Extracted page text data
= Beginning of Section =

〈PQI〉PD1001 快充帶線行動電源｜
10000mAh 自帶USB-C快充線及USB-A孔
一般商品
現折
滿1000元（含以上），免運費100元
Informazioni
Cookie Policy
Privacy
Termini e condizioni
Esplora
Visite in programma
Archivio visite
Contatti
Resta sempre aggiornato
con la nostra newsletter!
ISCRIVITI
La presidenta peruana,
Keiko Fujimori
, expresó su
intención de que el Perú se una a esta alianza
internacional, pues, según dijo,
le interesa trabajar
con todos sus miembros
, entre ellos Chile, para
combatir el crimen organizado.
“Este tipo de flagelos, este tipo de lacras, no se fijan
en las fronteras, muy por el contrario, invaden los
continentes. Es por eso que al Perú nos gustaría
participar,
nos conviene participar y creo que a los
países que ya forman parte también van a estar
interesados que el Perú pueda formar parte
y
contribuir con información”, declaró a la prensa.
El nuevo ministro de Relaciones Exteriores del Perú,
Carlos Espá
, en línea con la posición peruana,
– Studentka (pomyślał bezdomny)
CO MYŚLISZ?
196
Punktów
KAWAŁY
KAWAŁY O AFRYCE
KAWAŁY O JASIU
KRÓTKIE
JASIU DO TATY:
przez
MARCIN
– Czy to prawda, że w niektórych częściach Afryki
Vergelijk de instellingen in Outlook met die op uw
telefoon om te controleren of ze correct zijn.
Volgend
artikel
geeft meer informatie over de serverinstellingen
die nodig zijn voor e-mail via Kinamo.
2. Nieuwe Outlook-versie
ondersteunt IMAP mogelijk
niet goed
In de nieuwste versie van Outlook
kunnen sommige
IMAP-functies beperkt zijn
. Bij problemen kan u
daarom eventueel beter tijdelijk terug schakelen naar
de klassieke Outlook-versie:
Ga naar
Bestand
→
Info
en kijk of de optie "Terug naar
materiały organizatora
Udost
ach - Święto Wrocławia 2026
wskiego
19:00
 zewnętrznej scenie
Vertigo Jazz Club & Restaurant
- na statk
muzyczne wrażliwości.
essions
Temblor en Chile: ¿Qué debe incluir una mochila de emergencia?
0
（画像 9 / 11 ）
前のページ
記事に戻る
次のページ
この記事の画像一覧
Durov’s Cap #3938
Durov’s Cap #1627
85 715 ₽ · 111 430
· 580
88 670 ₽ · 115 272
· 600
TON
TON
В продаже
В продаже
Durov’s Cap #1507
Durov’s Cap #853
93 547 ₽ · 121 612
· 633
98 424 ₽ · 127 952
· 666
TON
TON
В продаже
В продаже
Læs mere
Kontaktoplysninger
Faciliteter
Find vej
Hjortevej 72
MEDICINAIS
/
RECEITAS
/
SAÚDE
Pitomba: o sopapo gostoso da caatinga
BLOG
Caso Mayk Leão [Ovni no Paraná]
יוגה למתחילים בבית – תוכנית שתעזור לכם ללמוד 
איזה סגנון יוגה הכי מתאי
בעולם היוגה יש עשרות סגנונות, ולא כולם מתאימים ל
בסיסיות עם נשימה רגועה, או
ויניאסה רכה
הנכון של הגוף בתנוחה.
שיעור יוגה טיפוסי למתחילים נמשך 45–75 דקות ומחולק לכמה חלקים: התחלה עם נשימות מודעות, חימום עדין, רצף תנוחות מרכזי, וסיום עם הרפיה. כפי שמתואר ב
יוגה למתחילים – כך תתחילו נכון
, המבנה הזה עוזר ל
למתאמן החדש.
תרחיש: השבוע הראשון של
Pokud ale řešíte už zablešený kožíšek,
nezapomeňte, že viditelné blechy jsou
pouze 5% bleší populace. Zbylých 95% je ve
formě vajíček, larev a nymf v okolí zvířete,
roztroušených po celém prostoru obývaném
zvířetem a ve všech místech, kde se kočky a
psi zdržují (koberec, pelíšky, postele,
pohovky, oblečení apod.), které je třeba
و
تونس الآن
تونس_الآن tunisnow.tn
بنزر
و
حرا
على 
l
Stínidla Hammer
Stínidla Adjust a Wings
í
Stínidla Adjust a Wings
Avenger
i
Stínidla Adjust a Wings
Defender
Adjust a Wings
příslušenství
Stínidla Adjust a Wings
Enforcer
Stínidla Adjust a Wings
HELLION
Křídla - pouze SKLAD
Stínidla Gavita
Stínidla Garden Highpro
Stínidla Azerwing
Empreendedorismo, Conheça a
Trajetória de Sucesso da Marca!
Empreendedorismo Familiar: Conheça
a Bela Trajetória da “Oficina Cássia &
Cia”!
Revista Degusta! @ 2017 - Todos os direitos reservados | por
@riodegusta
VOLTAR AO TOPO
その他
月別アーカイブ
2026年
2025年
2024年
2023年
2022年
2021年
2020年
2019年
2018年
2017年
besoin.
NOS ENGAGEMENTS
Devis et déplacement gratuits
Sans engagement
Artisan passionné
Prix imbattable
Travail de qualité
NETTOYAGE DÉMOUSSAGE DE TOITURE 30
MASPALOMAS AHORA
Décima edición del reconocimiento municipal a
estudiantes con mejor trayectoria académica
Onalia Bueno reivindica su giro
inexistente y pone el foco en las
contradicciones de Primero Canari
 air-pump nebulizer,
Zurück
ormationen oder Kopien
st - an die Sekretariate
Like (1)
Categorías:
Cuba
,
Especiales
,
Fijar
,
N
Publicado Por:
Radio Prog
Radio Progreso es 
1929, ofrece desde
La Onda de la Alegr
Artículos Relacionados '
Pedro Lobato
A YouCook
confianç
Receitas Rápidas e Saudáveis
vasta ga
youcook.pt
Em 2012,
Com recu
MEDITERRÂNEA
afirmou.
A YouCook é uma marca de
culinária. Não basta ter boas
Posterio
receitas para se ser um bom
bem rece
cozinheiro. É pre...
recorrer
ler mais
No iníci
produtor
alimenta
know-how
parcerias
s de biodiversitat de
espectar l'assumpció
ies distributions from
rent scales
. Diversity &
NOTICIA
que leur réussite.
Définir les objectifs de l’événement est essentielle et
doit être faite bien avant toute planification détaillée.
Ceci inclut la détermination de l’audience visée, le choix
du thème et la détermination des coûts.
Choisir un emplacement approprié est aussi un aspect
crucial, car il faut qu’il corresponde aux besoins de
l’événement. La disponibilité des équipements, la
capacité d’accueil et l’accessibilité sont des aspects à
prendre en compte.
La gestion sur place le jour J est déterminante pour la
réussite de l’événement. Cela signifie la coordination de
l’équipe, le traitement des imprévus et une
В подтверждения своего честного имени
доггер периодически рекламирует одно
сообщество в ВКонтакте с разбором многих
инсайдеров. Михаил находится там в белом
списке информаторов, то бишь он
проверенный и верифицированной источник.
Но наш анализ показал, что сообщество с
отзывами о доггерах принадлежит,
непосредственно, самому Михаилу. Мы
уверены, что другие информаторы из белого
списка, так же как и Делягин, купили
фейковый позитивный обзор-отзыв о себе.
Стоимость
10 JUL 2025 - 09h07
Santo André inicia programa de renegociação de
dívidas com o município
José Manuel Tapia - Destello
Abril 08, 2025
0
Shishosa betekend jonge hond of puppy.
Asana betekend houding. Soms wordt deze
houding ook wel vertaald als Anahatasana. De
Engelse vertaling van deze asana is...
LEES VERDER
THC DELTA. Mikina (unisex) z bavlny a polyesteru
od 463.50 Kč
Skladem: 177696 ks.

= End of Section =

- [Your task]: Output only the lines from the top of the entries through the one holding "países que ya", copied exactly.

- [Task answer]:
〈PQI〉PD1001 快充帶線行動電源｜
10000mAh 自帶USB-C快充線及USB-A孔
一般商品
現折
滿1000元（含以上），免運費100元
Informazioni
Cookie Policy
Privacy
Termini e condizioni
Esplora
Visite in programma
Archivio visite
Contatti
Resta sempre aggiornato
con la nostra newsletter!
ISCRIVITI
La presidenta peruana,
Keiko Fujimori
, expresó su
intención de que el Perú se una a esta alianza
internacional, pues, según dijo,
le interesa trabajar
con todos sus miembros
, entre ellos Chile, para
combatir el crimen organizado.
“Este tipo de flagelos, este tipo de lacras, no se fijan
en las fronteras, muy por el contrario, invaden los
continentes. Es por eso que al Perú nos gustaría
participar,
nos conviene participar y creo que a los
países que ya forman parte también van a estar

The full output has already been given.